BEGIN EXTRACTED TEXT

Chris,

It's really odd that you would lose the flow. I tried to replicate. Created a 
flow as myself. Then installed as a service as root. Restarted via "sudo 
service nifi start" and everything was fine. 
Then restarted as myself. This time, it failed to started because it didn't 
have sufficient read permissions on flow.xml.gz. 
Restarted as root and everything was fine. 
Changed permissions and restarted as myself and all was fine.

Any other details as to what may have caused this to happen?

Thanks
-Mark


> On Sep 18, 2015, at 7:20 PM, Chris Teoh <chris.t...@gmail.com> wrote:
> 
> Thanks for the prompt responses Mark.
> 
> The size of flow.xml.gz is 20 bytes. A zcat returns nothing.
> 
> I'm seeing the process run as sudo which seems ok but I never saw it listen 
> on port 8080. I suspect because it was initially running as root after I ran 
> install before I changed run.as <http://run.as/> setting, the non root user 
> was failing to write the logs as they were owned by root.
> 
> I changed the ownership back to the non root user and just manually su to 
> that user and ran it. This time was fine except I had already lost the flows 
> when I first ran as root.
> 
> On Fri, 18 Sep 2015 at 11:10 pm Mark Payne <marka...@hotmail.com 
> <mailto:marka...@hotmail.com>> wrote:
> Chris,
> 
> We do have some work to do here to make the run.as <http://run.as/> work 
> better. Currently, the way that it works
> is that you will see the bootstrap run as root, and it launches a new process 
> using "sudo -u ..."

END EXTRACTED TEXT
BEGIN DATA EXTRACTS

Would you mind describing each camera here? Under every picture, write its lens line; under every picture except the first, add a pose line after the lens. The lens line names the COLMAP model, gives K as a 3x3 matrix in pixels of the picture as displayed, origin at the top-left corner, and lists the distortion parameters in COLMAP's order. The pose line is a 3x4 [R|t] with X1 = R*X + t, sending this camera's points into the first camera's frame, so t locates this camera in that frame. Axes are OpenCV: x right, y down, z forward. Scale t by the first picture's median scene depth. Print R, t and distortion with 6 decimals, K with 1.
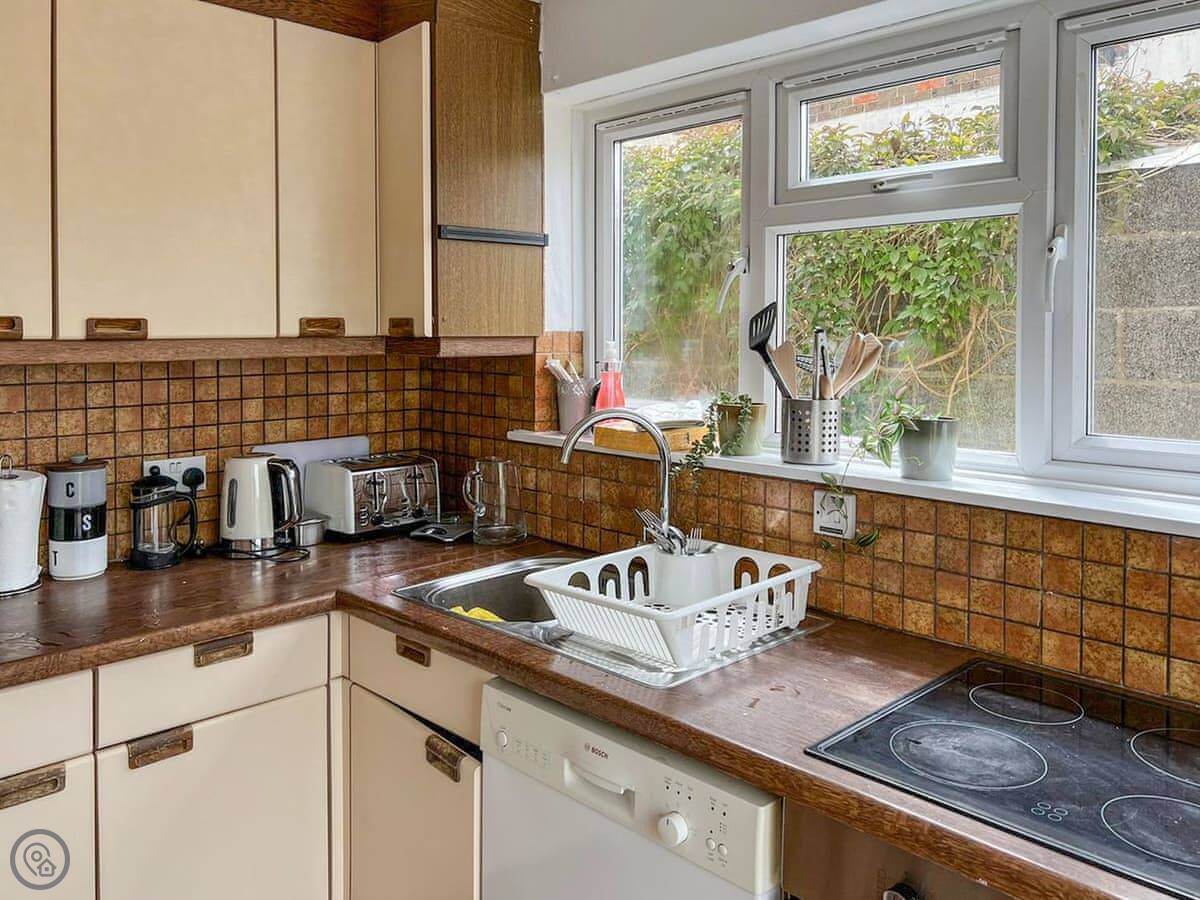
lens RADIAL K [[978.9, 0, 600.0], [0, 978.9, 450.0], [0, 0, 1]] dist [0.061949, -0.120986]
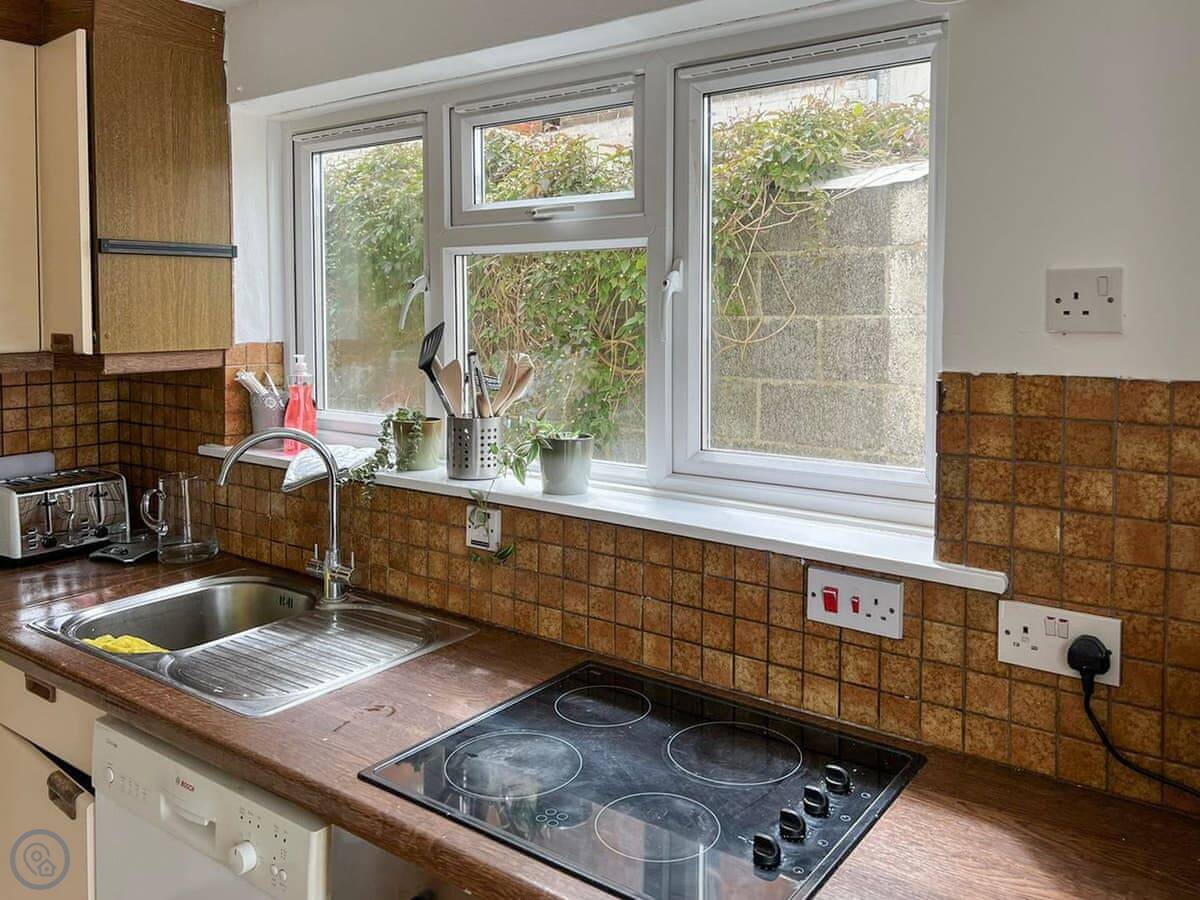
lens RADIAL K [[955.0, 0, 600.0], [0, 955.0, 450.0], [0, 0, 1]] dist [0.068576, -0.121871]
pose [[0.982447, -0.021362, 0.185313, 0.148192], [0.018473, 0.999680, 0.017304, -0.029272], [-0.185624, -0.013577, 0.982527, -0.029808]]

END DATA EXTRACTS
BEGIN DATA EXTRACTS

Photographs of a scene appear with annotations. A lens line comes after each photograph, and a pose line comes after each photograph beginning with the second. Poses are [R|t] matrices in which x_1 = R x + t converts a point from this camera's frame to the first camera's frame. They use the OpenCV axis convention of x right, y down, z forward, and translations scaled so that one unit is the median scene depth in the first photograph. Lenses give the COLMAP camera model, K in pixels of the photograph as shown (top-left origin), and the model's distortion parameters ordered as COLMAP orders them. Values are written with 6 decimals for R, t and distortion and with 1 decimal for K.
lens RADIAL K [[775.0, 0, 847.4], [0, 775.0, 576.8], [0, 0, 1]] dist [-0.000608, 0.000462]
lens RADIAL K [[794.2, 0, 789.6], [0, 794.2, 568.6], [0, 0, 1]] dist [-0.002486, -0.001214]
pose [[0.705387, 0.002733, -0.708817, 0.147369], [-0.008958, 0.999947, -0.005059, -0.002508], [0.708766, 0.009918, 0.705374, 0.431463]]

END DATA EXTRACTS
BEGIN DATA EXTRACTS

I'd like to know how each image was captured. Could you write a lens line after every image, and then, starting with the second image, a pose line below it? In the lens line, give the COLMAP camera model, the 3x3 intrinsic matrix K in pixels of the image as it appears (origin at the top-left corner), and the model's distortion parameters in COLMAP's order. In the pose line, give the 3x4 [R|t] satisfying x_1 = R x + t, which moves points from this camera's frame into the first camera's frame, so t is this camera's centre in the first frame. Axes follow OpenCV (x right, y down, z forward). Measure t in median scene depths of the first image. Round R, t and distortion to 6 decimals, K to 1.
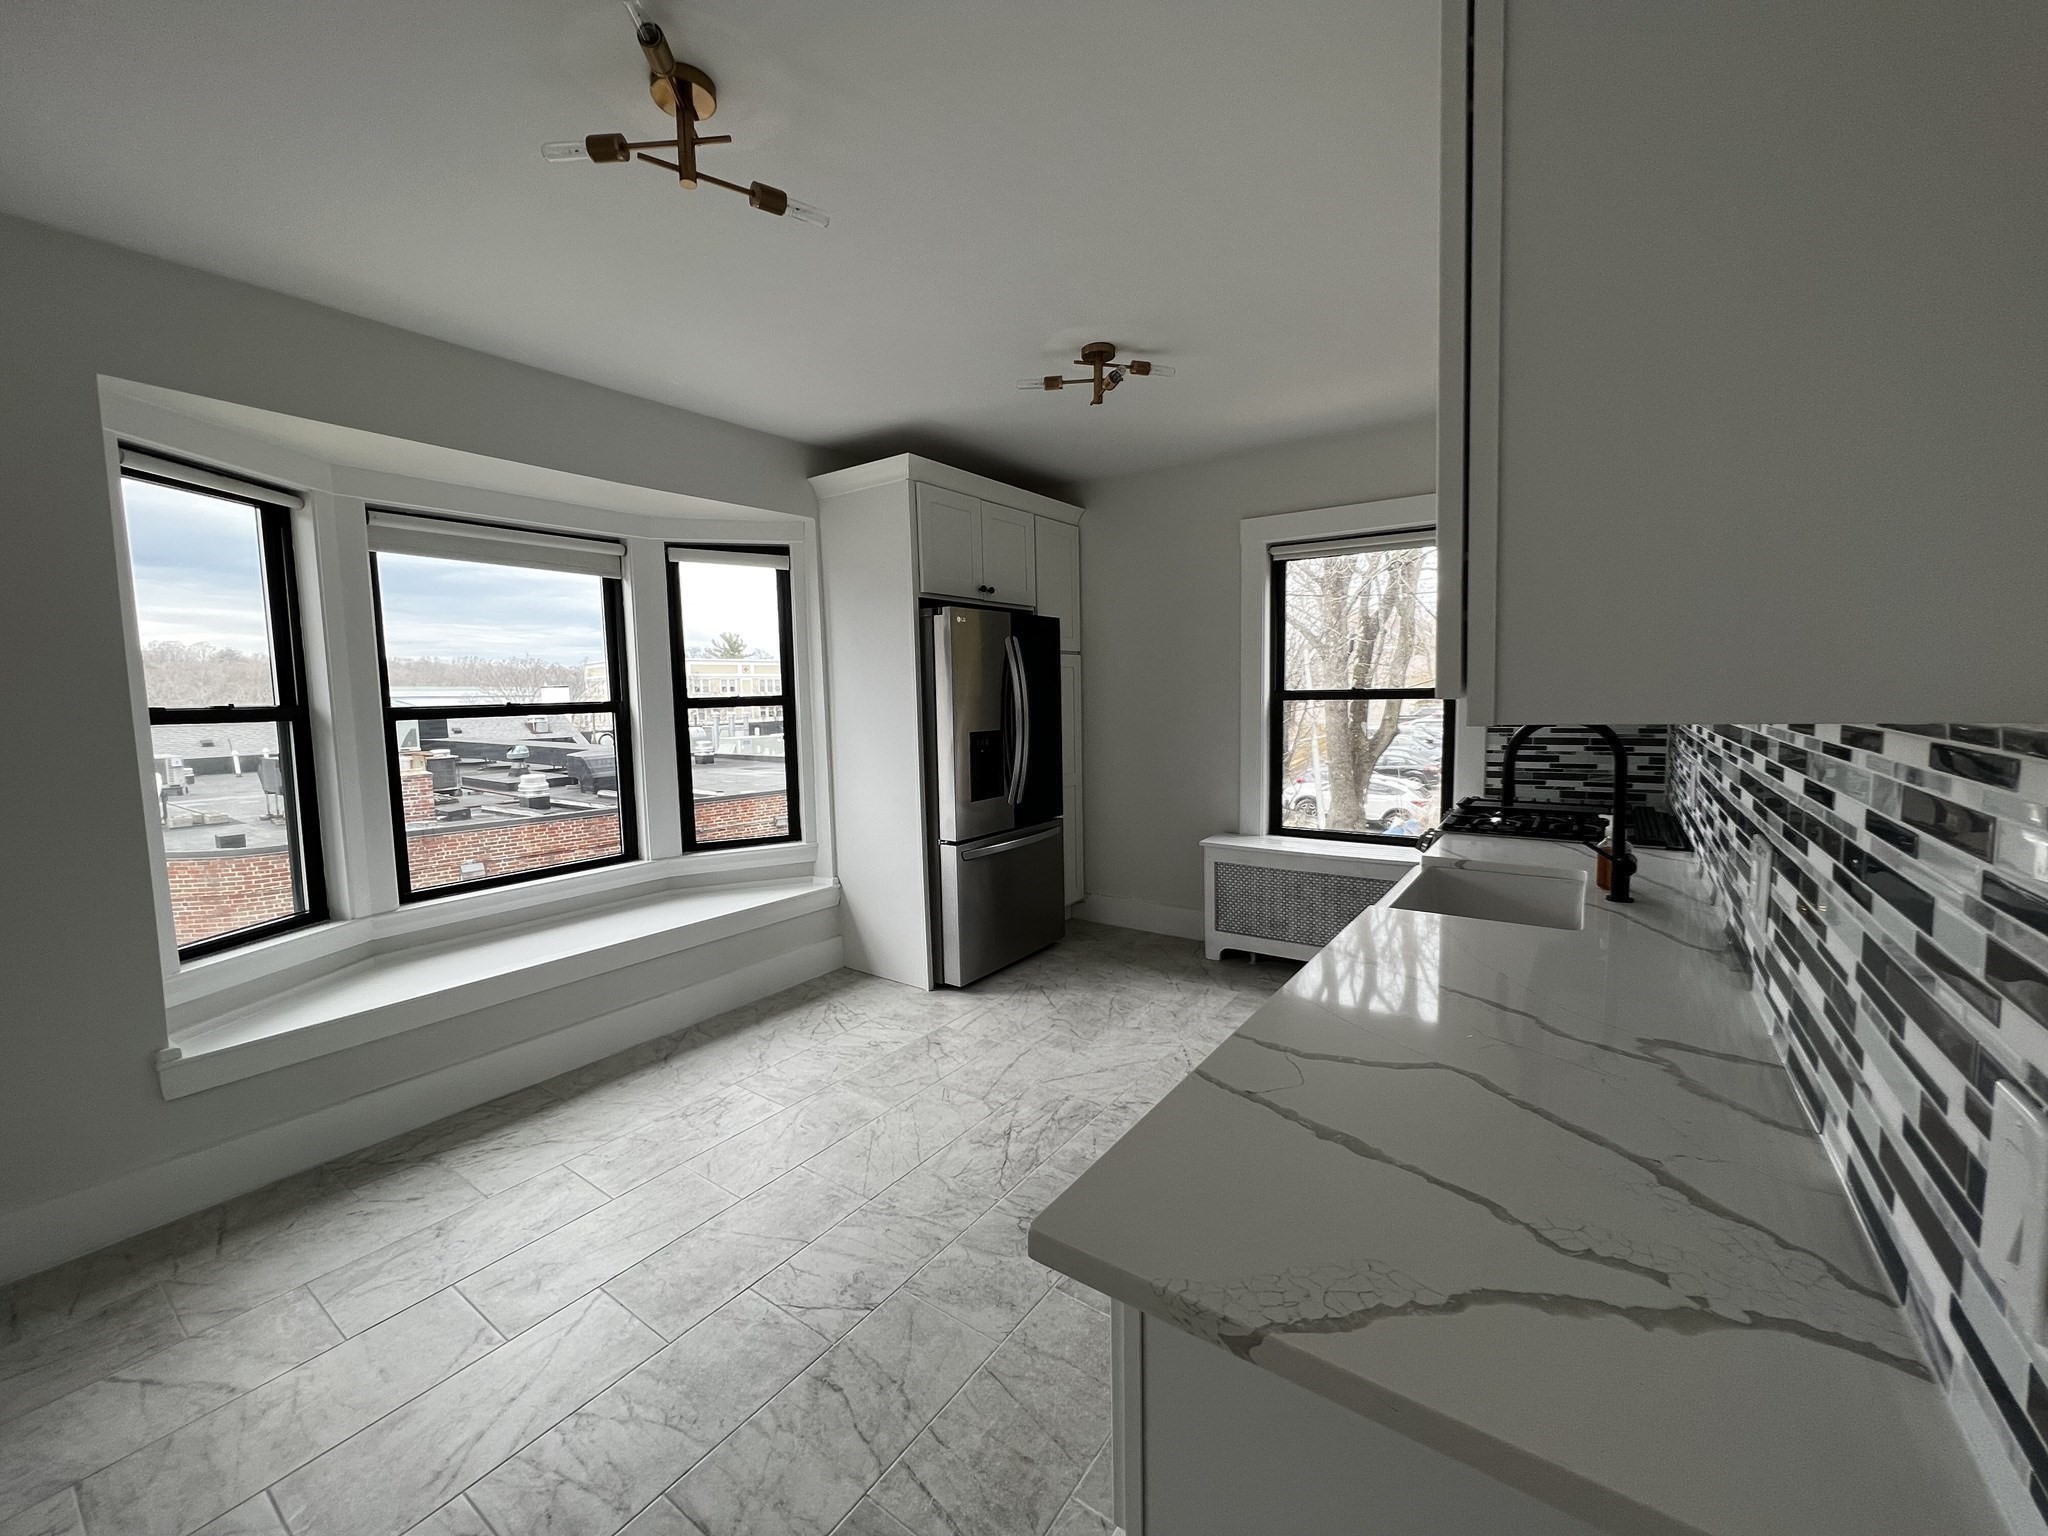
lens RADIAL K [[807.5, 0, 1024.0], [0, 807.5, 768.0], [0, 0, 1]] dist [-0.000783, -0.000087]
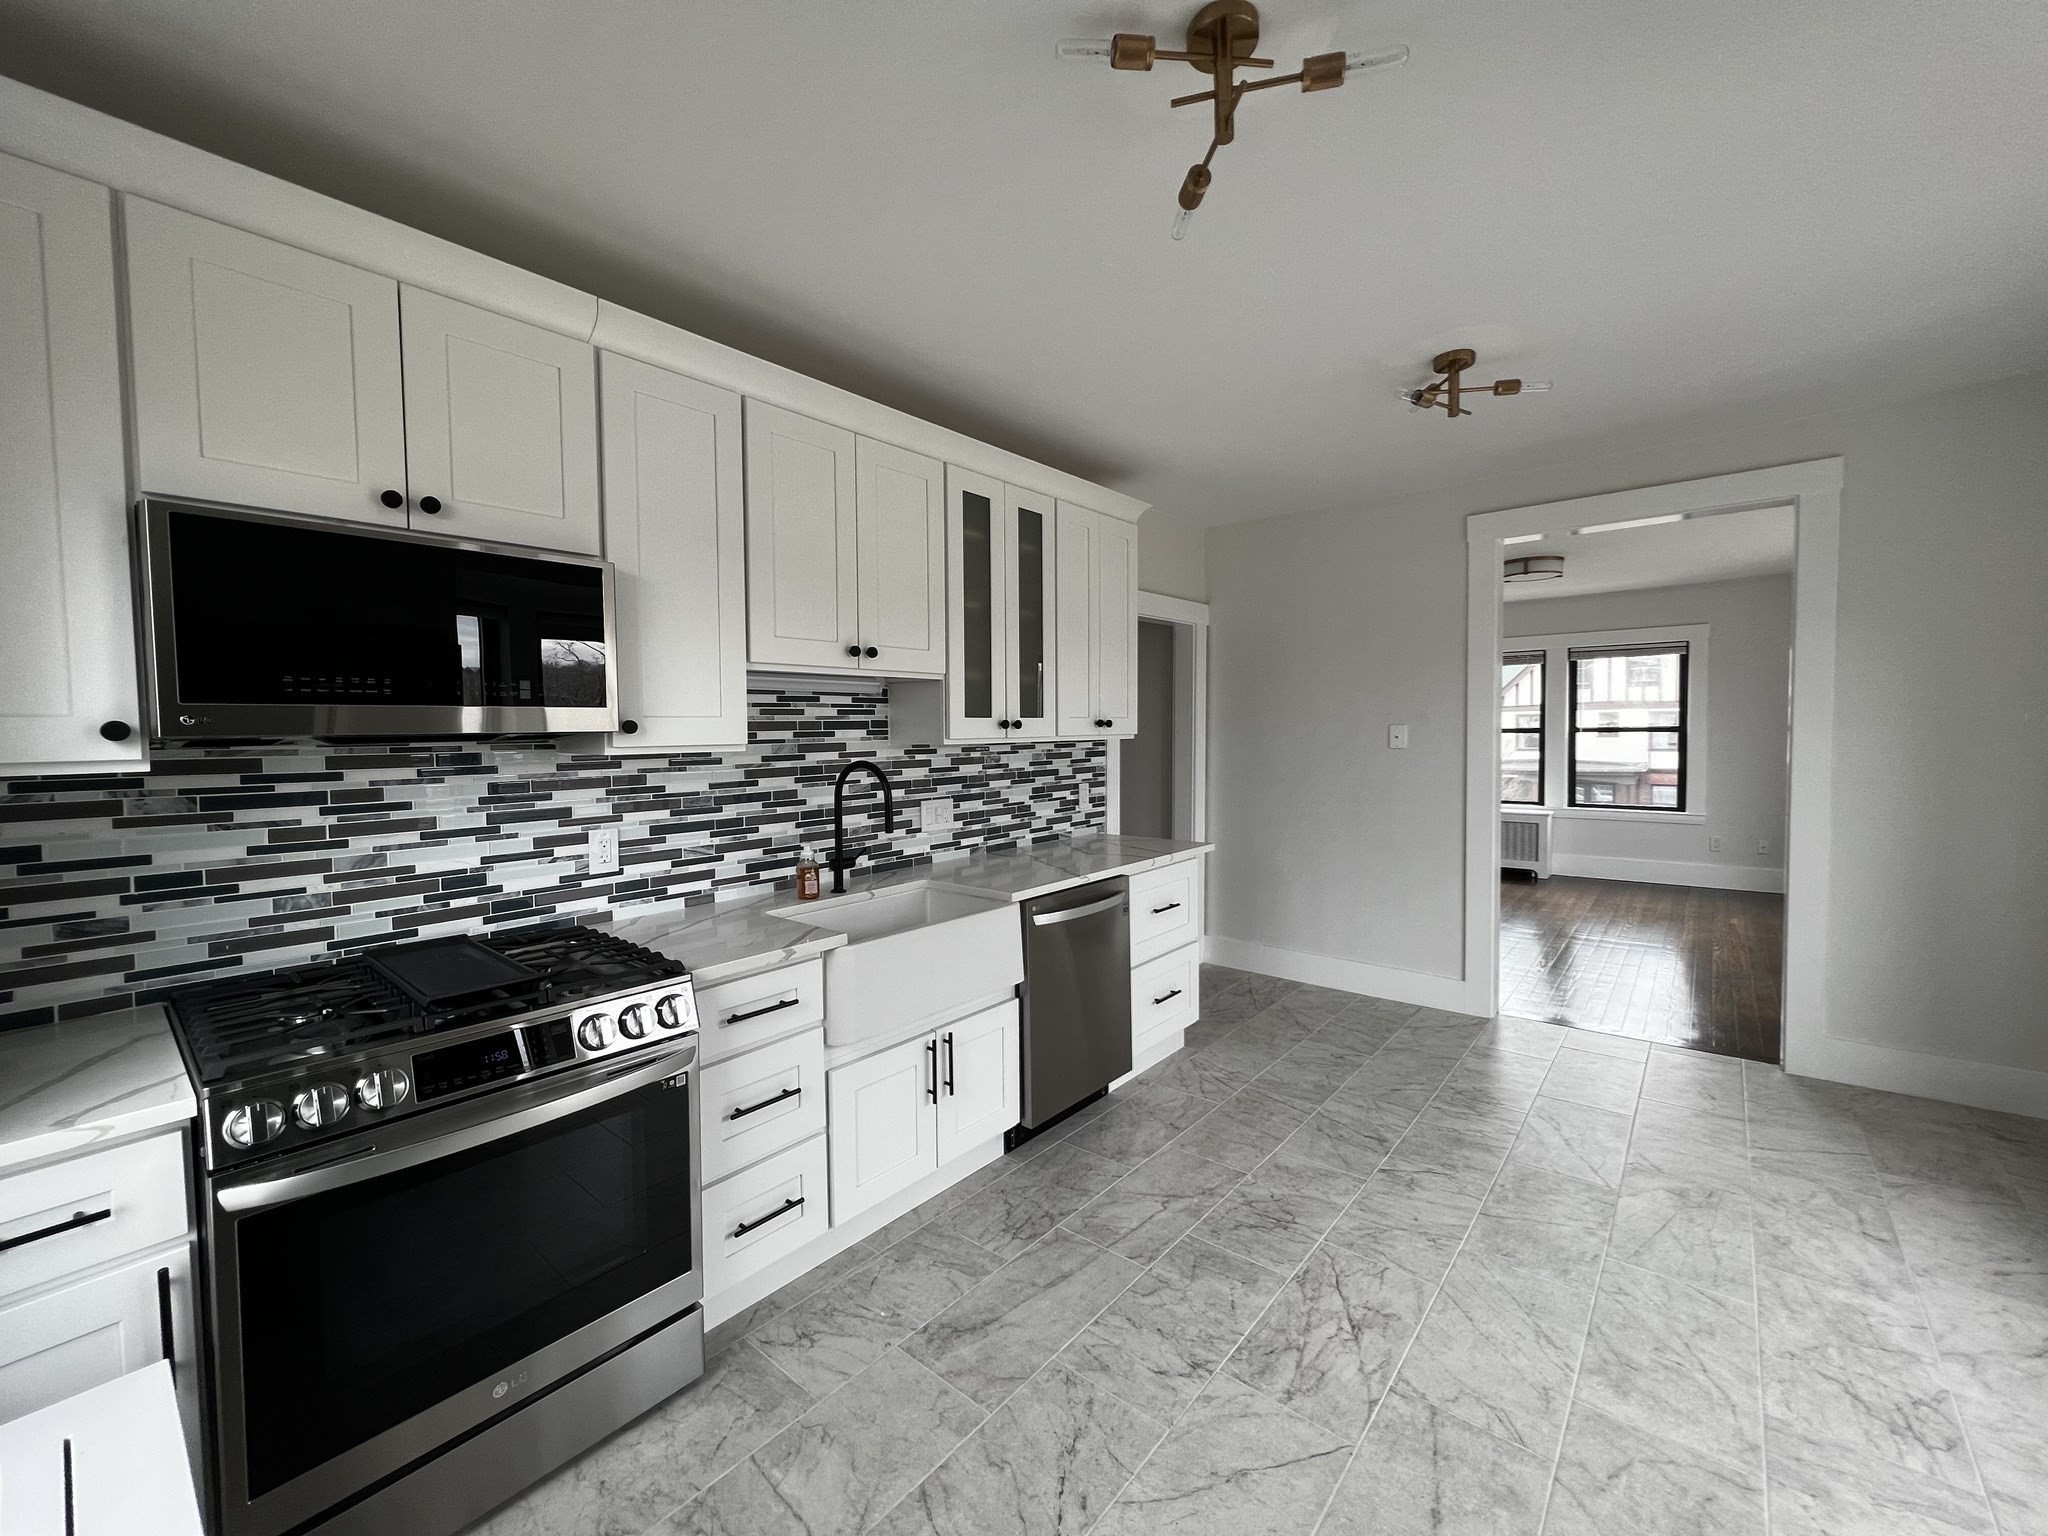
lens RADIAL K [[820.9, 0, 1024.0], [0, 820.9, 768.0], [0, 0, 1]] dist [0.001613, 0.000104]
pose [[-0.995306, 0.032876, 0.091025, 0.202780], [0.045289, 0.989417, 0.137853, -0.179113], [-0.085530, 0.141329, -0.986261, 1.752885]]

END DATA EXTRACTS

## QUESTIONS
A) From the NiFi email thread, copy out the stretch from "Changed permissions and" through "prompt responses Mark." word for word.
B) In the NiFi email thread, list in order each step Mark says he took when trying to replicate the problem.
C) Extend the NiFi email thread, picking up right after its last sentence.

## PER-TASK ANSWERS
A)
Changed permissions and restarted as myself and all was fine.

Any other details as to what may have caused this to happen?

Thanks
-Mark


> On Sep 18, 2015, at 7:20 PM, Chris Teoh <chris.t...@gmail.com> wrote:
> 
> Thanks for the prompt responses Mark.

B)
1. Created a flow as himself.
2. Installed as a service as root.
3. Restarted via "sudo service nifi start," and everything was fine.
4. Restarted as himself, which failed because he lacked sufficient read permissions on flow.xml.gz.
5. Restarted as root, and everything was fine.
6. Changed permissions and restarted as himself, and all was fine.

C)
> That process that is launched with "sudo -u" is the NiFi instance, so that it 
> should be run as the user
> specified. However, the bootstrap itself is still launched as root, I believe.
> 
> Is this not what you are seeing?
> 
> Thanks
> -Mark
> 
> 
>> On Sep 18, 2015, at 2:09 AM, Chris Teoh <chris.t...@gmail.com 
>> <mailto:chris.t...@gmail.com>> wrote:
>> 
>> I tried editing the run.as <http://run.as/> setting NiFi properties file but 
>> that appears to not work. I see the root owned process running sudo -u user 
>> but doesn't seem to be working.
>> On Fri, 18 Sep 2015 at 4:05 pm Chris Teoh <chris.t...@gmail.com 
>> <mailto:chris.t...@gmail.com>> wrote:
>> Yes I ran the install as root. Previously just ran as a normal user running 
>> NiFi.sh start
>> On Fri, 18 Sep 2015 at 3:47 pm Joe Witt <joe.w...@gmail.com 
>> <mailto:joe.w...@gmail.com>> wrote:
>> Chris,
>> 
>> Unfortunately if your conf/flow.xml. was overwritten that is 'it' most
>> likely.  There is a (very) small chance that a partially written
>> version of the flow still exists there with it and you can check that
>> with something like 'ls -altr'.
>> 
>> So when you ran the nifi.sh install script you ran it as root?  Want
>> to better understand the steps you followed so we can help prevent
>> this in the future if possible.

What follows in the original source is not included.